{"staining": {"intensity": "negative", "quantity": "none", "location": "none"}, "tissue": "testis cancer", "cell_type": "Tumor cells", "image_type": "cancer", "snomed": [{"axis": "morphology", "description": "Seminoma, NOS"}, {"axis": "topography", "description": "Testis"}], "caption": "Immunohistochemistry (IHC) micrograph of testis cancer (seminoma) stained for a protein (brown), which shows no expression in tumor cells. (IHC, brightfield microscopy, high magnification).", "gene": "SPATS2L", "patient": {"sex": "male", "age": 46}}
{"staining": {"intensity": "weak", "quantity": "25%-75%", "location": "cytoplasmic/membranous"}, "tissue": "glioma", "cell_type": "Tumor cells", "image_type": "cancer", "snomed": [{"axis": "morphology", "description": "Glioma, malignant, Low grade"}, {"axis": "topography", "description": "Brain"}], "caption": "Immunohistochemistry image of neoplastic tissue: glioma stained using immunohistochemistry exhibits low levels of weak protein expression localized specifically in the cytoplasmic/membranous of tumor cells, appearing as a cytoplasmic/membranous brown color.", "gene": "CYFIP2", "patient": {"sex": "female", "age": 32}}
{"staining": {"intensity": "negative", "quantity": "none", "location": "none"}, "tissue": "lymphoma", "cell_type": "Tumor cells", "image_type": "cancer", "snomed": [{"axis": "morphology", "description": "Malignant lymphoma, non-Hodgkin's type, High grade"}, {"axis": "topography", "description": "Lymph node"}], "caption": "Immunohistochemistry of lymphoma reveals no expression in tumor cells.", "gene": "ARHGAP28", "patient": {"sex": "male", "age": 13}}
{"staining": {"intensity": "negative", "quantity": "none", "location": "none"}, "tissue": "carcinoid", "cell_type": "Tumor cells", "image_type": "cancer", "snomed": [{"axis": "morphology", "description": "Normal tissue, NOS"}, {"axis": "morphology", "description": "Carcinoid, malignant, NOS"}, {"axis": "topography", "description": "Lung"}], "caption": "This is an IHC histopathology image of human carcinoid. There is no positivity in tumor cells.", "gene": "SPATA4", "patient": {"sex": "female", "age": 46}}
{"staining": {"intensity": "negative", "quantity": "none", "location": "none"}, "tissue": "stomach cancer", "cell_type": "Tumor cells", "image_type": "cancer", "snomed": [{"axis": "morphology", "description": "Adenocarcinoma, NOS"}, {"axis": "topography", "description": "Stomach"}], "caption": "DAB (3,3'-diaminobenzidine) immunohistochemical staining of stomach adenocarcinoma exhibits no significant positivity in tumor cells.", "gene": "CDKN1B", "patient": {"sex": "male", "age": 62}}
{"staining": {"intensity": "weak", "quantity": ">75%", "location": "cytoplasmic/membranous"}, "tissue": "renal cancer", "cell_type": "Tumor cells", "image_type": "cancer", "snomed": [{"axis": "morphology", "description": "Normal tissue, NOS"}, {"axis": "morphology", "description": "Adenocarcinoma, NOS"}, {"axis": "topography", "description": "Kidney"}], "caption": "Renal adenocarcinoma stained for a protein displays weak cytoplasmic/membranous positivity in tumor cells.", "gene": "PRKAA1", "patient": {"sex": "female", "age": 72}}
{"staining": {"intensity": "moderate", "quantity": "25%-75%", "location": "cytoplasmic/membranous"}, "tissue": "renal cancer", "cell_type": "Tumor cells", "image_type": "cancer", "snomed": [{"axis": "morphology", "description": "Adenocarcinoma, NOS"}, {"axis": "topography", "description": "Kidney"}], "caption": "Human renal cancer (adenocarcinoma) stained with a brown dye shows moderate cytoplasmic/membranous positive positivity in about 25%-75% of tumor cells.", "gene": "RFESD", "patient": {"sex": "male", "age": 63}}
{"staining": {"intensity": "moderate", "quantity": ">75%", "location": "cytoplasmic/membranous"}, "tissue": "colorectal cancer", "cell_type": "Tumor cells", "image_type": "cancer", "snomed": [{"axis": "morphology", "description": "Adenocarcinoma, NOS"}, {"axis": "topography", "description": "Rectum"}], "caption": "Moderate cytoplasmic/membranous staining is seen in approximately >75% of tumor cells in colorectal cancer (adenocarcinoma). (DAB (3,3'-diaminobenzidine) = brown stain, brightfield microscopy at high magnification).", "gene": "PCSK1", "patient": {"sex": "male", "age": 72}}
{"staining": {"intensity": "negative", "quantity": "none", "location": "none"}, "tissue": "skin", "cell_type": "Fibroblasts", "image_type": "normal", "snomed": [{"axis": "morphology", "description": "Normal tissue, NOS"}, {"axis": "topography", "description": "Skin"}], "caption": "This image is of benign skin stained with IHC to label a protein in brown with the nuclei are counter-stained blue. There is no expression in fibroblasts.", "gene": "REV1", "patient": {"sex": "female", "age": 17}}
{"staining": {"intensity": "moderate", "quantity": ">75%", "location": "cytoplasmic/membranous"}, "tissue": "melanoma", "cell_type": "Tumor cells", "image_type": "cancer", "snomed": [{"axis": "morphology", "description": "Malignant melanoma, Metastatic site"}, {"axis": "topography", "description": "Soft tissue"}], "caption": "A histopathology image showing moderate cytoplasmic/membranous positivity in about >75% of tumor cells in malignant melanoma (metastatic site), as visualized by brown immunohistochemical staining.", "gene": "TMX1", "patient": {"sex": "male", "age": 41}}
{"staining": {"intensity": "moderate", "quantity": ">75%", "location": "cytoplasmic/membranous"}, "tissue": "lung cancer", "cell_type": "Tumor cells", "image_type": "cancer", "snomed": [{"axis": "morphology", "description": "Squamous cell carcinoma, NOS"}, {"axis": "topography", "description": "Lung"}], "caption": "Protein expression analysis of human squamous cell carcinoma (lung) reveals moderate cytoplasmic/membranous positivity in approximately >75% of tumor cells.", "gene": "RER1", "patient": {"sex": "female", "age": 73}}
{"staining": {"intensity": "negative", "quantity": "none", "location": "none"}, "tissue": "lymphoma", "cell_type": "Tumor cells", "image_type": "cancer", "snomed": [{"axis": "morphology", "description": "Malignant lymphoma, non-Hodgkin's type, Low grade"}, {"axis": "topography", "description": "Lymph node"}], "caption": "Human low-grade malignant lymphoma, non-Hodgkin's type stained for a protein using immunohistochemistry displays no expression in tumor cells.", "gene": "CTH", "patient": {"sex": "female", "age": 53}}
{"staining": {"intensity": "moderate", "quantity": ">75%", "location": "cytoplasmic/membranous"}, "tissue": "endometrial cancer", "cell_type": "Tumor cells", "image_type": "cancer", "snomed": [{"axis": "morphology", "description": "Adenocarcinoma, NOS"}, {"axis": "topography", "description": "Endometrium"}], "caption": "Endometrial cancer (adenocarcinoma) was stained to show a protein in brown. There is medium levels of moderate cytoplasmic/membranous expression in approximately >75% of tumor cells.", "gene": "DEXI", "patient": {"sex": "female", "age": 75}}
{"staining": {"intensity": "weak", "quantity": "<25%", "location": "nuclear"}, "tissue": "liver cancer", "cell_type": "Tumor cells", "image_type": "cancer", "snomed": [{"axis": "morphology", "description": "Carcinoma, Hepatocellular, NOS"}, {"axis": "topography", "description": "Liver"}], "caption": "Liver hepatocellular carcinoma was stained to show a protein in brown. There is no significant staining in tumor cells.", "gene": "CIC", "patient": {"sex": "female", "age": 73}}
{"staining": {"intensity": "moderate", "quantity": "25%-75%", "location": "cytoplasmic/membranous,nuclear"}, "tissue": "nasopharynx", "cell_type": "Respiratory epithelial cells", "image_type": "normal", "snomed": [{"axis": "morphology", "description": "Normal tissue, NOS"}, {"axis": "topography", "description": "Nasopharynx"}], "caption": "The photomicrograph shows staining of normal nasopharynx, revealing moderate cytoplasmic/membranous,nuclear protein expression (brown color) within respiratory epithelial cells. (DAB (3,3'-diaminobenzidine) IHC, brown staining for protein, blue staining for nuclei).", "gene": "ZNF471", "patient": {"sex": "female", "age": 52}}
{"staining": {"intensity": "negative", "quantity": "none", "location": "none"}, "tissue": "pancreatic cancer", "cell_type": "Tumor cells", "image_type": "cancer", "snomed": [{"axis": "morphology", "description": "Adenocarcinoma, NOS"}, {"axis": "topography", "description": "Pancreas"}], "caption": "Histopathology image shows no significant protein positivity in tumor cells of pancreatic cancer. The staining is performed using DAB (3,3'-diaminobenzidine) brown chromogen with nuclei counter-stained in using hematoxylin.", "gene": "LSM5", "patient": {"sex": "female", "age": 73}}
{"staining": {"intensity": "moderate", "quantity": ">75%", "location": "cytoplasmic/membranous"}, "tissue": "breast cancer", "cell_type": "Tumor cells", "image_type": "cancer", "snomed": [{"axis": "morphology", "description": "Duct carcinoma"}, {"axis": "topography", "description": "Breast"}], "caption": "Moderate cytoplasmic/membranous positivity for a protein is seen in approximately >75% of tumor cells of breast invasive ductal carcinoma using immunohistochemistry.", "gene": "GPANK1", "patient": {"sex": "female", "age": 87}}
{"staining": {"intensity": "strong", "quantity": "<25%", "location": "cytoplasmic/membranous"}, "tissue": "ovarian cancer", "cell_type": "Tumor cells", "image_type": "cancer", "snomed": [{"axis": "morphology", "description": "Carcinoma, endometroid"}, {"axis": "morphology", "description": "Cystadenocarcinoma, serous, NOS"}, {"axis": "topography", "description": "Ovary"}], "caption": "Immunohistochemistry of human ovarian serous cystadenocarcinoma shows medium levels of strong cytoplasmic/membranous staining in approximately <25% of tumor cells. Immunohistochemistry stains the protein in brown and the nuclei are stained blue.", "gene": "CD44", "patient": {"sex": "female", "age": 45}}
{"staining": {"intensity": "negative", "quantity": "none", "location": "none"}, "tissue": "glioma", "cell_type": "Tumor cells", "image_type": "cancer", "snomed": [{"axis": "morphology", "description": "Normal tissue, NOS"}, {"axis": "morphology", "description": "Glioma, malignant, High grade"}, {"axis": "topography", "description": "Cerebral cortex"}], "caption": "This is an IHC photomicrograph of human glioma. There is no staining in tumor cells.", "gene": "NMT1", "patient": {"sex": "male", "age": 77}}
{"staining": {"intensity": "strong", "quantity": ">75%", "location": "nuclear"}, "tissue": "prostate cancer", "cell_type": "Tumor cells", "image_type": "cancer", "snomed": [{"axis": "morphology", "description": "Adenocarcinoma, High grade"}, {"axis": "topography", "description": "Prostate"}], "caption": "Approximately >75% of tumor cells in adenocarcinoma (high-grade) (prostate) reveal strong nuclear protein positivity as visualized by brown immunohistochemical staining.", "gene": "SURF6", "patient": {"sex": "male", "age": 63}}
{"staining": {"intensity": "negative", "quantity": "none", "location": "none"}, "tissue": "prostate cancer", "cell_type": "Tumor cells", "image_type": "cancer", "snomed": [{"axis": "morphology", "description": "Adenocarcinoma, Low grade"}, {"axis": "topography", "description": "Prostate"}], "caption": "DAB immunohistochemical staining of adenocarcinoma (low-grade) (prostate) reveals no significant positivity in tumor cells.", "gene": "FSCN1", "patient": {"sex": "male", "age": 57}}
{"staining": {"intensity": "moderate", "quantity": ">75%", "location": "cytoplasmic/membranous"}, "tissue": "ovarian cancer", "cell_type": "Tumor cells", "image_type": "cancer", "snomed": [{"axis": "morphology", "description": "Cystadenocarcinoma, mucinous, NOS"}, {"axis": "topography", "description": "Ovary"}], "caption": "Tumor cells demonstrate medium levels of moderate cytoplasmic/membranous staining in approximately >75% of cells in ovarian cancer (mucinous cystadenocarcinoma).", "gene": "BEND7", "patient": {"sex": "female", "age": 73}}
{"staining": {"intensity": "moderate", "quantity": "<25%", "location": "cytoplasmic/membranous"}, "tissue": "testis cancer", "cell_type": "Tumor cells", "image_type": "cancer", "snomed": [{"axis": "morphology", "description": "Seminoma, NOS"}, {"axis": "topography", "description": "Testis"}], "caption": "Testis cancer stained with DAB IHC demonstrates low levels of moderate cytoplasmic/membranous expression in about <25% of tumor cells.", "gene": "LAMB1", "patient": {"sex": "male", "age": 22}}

● **Your objective**
The expected answer is a copy of every line in the entries that holds the word "Lung".

● **Problem solution**
{"staining": {"intensity": "negative", "quantity": "none", "location": "none"}, "tissue": "carcinoid", "cell_type": "Tumor cells", "image_type": "cancer", "snomed": [{"axis": "morphology", "description": "Normal tissue, NOS"}, {"axis": "morphology", "description": "Carcinoid, malignant, NOS"}, {"axis": "topography", "description": "Lung"}], "caption": "This is an IHC histopathology image of human carcinoid. There is no positivity in tumor cells.", "gene": "SPATA4", "patient": {"sex": "female", "age": 46}}
{"staining": {"intensity": "moderate", "quantity": ">75%", "location": "cytoplasmic/membranous"}, "tissue": "lung cancer", "cell_type": "Tumor cells", "image_type": "cancer", "snomed": [{"axis": "morphology", "description": "Squamous cell carcinoma, NOS"}, {"axis": "topography", "description": "Lung"}], "caption": "Protein expression analysis of human squamous cell carcinoma (lung) reveals moderate cytoplasmic/membranous positivity in approximately >75% of tumor cells.", "gene": "RER1", "patient": {"sex": "female", "age": 73}}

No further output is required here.